The contrast between the projector sound effect and the moving images also indicates how challenging it is to capture, or to “realize,” the past via autobiographical memory. Beyond the pedagogical use of the projector, the sound effect also evokes the slideshow in the family home. As Neon is often watched by kids, the video essay prompts meditation on how to remember childhood: whether in still or moving images, or in the more complex memories which children’s television provokes. To really “realize” the past, the video essay suggests, it may be necessary to rewatch, or even rework, a television show which shaped our childhood.

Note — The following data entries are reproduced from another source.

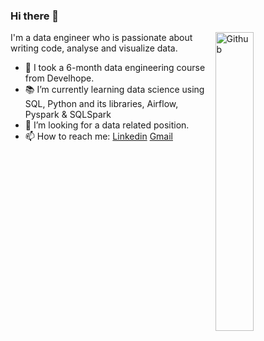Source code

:### Hi there 👋

<img width="35%" align="right" alt="Github" src="https://user-images.githubusercontent.com/48678280/88862734-4903af80-d201-11ea-968b-9c939d88a37c.gif" />

I'm a data engineer who is passionate about writing code, analyse and visualize data.

- 🔭 I took a 6-month data engineering course from Develhope. 
- 📚 I’m currently learning  data science using SQL, Python and its libraries, Airflow, Pyspark & SQLSpark
- 👯 I’m looking for a data related position. 
- 📫 How to reach me: [Linkedin](https://www.linkedin.com/in/burak-abdioglu-8a3133203/) [Gmail](mailto:burakabdiolu@gmail.com)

The reflections which DeLisio’s video essay prompts indicate certain shared concerns with my own on Battle of the Planets (a US reworking of the Japanese anime Kagaku Ninjatai Gatchaman). Both video essays seek to expand the range of television examples in the TV Dictionary globally, and to experiment formally with the parameters of the audiovisual dictionary entry. As importantly, both engage with the intertwining of past and present to inform (in DeLisio’s video essay the sound of projector evoking its role as pedagogical tool), and to indicate the role of children’s television in autobiographical memory (the projector also reminiscent of family slideshows, so often projected in the same living room as the television).